Presiden Susilo Bambang Yudhoyono pada 2 Mei lalu mengeluarkan Keputusan Presiden Nomor 11 Tahun 2005 tentang Tim Koordinasi Pemberantasan Tindak Pidana Korupsi.

Ada dua tugas utama yang diemban tim yang diketuai Hendarman Supandji, Jaksa Agung Muda Pidana Khusus Kejaksaan Agung RI itu. Pertama, melakukan penyelidikan, penyidikan, dan penuntutan sesuai dengan ketentuan hukum acara yang berlaku terhadap kasus atau indikasi tindak pidana korupsi.

Kedua, mencari dan menangkap pelaku yang diduga keras melakukan tindak pidana serta menelusuri asetnya untuk pengembalian keuangan secara optimal. Masa tugas tim yang terdiri dari unsur kepolisian, kejaksaan, serta Badan Pengawasan Keuangan dan Pembangunan (BPKP) adalah dua tahun dan dapat diperpanjang.
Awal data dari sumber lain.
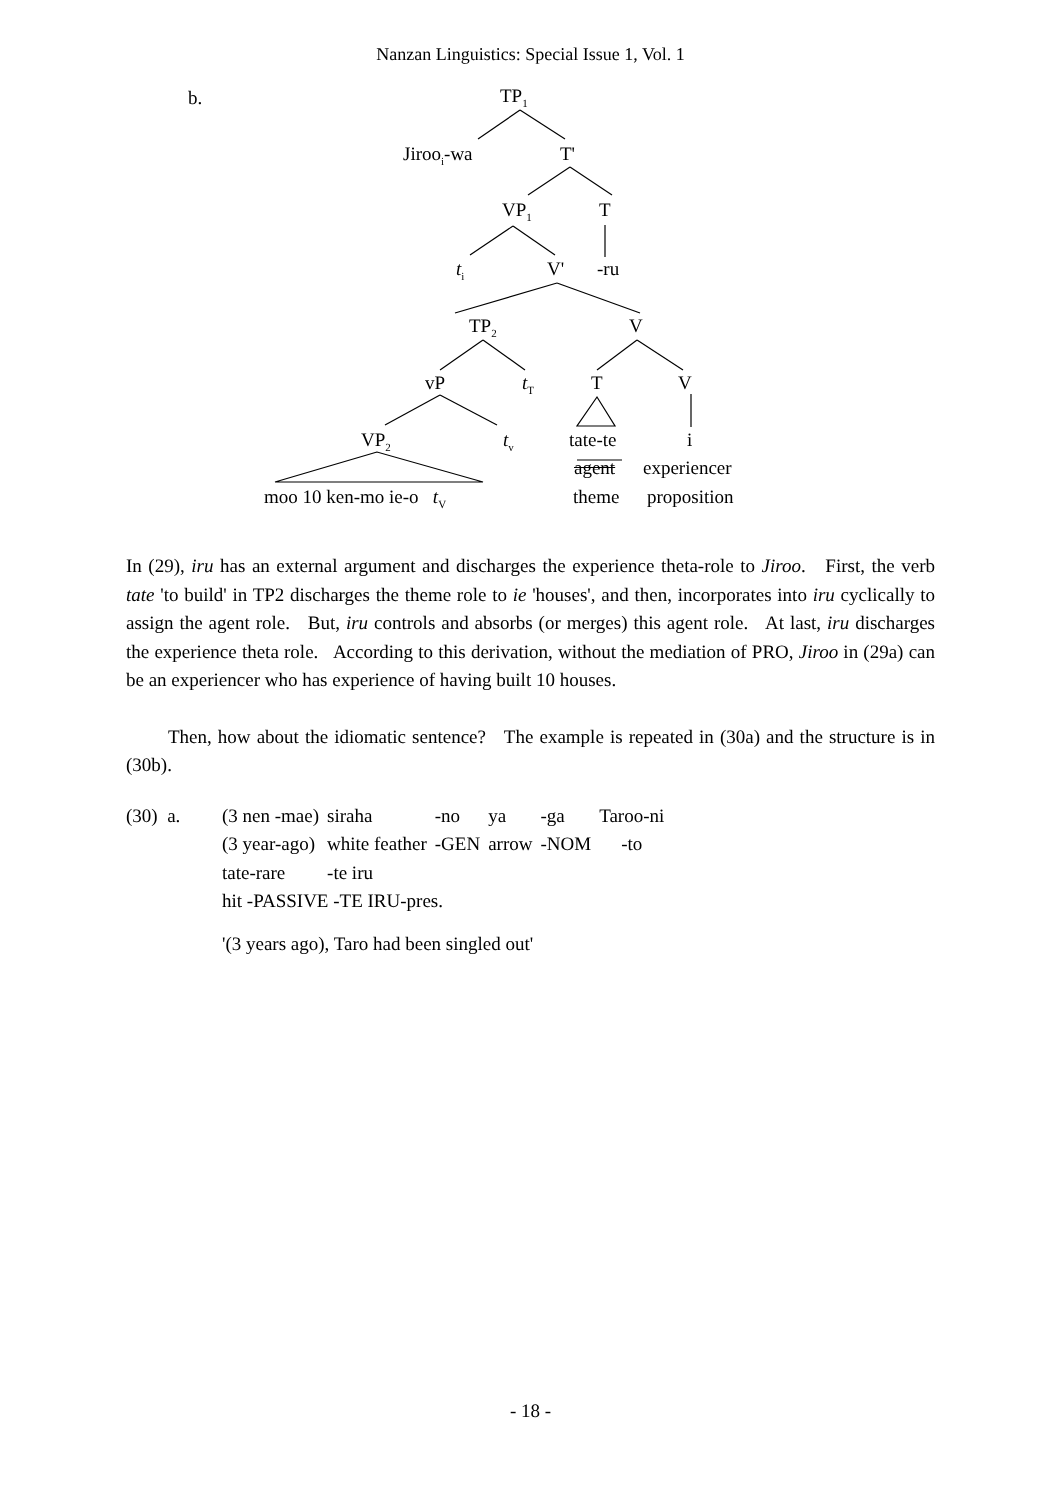Nanzan Linguistics: Special Issue 1, Vol. 1
b. TP<sub>1</sub>
Jiroo<sub>i</sub>-wa T'
VP<sub>1</sub> T
t<sub>i</sub> V' -ru
TP<sub>2</sub> V
vP t<sub>T</sub> T V
VP<sub>2</sub> t<sub>v</sub> tate-te i
agent experiencer
moo 10 ken-mo ie-o t<sub>V</sub> theme proposition
In (29), iru has an external argument and discharges the experience theta-role to Jiroo. First, the verb tate 'to build' in TP2 discharges the theme role to ie 'houses', and then, incorporates into iru cyclically to assign the agent role. But, iru controls and absorbs (or merges) this agent role. At last, iru discharges the experience theta role. According to this derivation, without the mediation of PRO, Jiroo in (29a) can be an experiencer who has experience of having built 10 houses.
Then, how about the idiomatic sentence? The example is repeated in (30a) and the structure is in (30b).
| (30) a. | (3 nen -mae) | siraha | -no | ya | -ga | Taroo-ni |
| | (3 year-ago) | white feather | -GEN | arrow | -NOM | -to |
| | tate-rare | -te iru | | | | |
| | hit -PASSIVE -TE IRU-pres. | | | | | |
| | '(3 years ago), Taro had been singled out' | | | | | |
- 18 -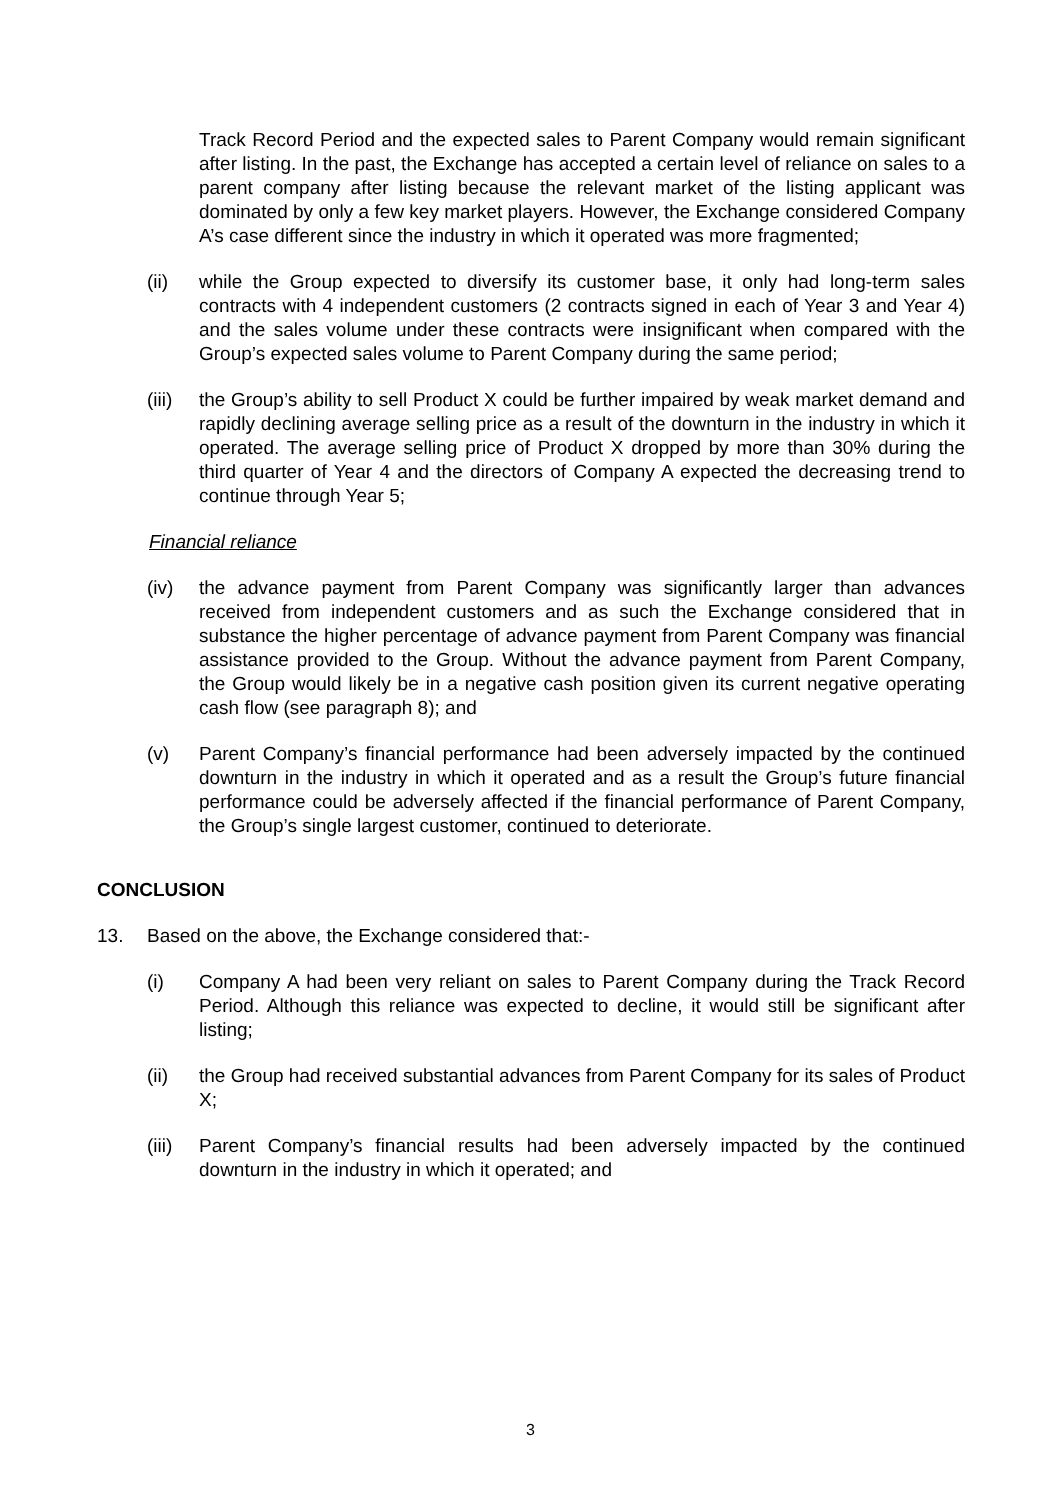Track Record Period and the expected sales to Parent Company would remain significant after listing. In the past, the Exchange has accepted a certain level of reliance on sales to a parent company after listing because the relevant market of the listing applicant was dominated by only a few key market players. However, the Exchange considered Company A’s case different since the industry in which it operated was more fragmented;
(ii) while the Group expected to diversify its customer base, it only had long-term sales contracts with 4 independent customers (2 contracts signed in each of Year 3 and Year 4) and the sales volume under these contracts were insignificant when compared with the Group’s expected sales volume to Parent Company during the same period;
(iii) the Group’s ability to sell Product X could be further impaired by weak market demand and rapidly declining average selling price as a result of the downturn in the industry in which it operated. The average selling price of Product X dropped by more than 30% during the third quarter of Year 4 and the directors of Company A expected the decreasing trend to continue through Year 5;
Financial reliance
(iv) the advance payment from Parent Company was significantly larger than advances received from independent customers and as such the Exchange considered that in substance the higher percentage of advance payment from Parent Company was financial assistance provided to the Group. Without the advance payment from Parent Company, the Group would likely be in a negative cash position given its current negative operating cash flow (see paragraph 8); and
(v) Parent Company’s financial performance had been adversely impacted by the continued downturn in the industry in which it operated and as a result the Group’s future financial performance could be adversely affected if the financial performance of Parent Company, the Group’s single largest customer, continued to deteriorate.
CONCLUSION
13. Based on the above, the Exchange considered that:-
(i) Company A had been very reliant on sales to Parent Company during the Track Record Period. Although this reliance was expected to decline, it would still be significant after listing;
(ii) the Group had received substantial advances from Parent Company for its sales of Product X;
(iii) Parent Company’s financial results had been adversely impacted by the continued downturn in the industry in which it operated; and
3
Pembentukan tim ini paling tidak merupakan realisasi dari janji Presiden untuk mencari koruptor yang kabur hingga ke luar negeri. Janji yang diucapkan saat membuka Musyawarah Perencanaan Pembangunan Nasional 2005 di Jakarta, Rabu (13/4), dilatari kesedihan Yudhoyono melihat kasus-kasus korupsi bantuan likuiditas Bank Indonesia (BLBI) yang sampai saat ini belum tuntas, tapi para koruptornya masih mampu berbisnis di luar negeri. Dalam janjinya Presiden akan mencari para koruptor yang sudah divonis pengadilan tetapi kabur, serta para koruptor yang sudah lama dicari Kepolisian RI.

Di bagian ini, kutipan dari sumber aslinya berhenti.